Как я получил высшее образование
Как только я сдал экзамены, у меня появилась новая цель — в Гёттинген, учиться. Мои родители видели меня образованным, шефом фирмы; я должен был стать порядочным человеком, чтобы принять управление отцовским предприятием. Грудные клетки родителей распирало от гордости, когда они, стоя у дверей, махали на прощание своему лучшему экземпляру (то есть мне). Но то, что на слух казалось таким простым, оказалось легче сказать, чем сделать. Быть принятым в университет — ни один человек не говорил мне раньше, как это тяжело. Чувствуешь себя фальшивой купюрой, нет никакого хоть сколько–нибудь определённого плана, и мечешься от Понтия к Пилату. В Ольденбурге я был Дитером, известным во всех закоулках. Дитер, герой, игравший в двадцати группах и состоявший в интимной связи почти с каждой тёлкой. Меня знал каждый, и я знал всех, но за 280 км от Ольденбурга я был ничтожеством, у которого коленки тряслись от страха, что он не справится. Не рисковать, разумно обращаться с деньгами — за 90 марок в месяц я снял кроличью клетку, именовавшуюся квартирой, с общественным клозетом в коридоре. «Не опозорь нас, понимаешь?» — давали мне напутствие на дорогу родители. И к нему прилагалось 500 марок ежемесячно. У меня была одна тарелка, один стакан, один столовый прибор. Что делало мытьё посуды совсем несложным занятием: подержал тарелку под краном в сортире — и готово.
Внезапно перед дверьми моей квартиры появилась Энрике.
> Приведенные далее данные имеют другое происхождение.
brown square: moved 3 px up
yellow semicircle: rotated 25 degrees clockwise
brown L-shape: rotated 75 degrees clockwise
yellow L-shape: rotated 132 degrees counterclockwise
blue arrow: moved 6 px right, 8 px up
Латынь в университете, белый рояль, вязальные крючки — она всё это бросила. Она поставила мою жизнь превыше её жизни только для того, чтобы быть рядом со мной, и теперь она собиралась пойти на курсы медсестёр. Для неё мы были одним целым, и ничто не должно было нас разлучить. На это я не рассчитывал, её родные тоже, шок был очень силён. И тогда как её отец дома, в Ольденбурге, рвал зубами персидский ковёр от злости и разочарования, что его дочь разрушила собственную карьеру, во мне победил практицизм. Теперь я был уверен, что из норы за 90 марок следует вылезать. Вместе мы сняли квартиру побольше. Когда мы стали жить как настоящие муж и жена, история с солнцем и спутниками не могла больше повторяться. Вдруг я сделался зверски ревнив, начал подозревать, что Энрике могла оказаться такой же, как и я, могла меня обманывать. Люди рассказывали мне, торжествуя, будто бы Энрике на работе ничего не носит под халатом, все в больнице хотят её, и как минимум у половины персонала во время её дежурства стоит всё, что только может. Уж они нашли, кому это говорить! Я начал по поводу и без повода провоцировать ссоры. «Куда ты идёшь?», «Почему ты так поздно возвращаешься?» Я вёл себя как лось, это было началом конца, с того момента наша любовь пошла псу под хвост.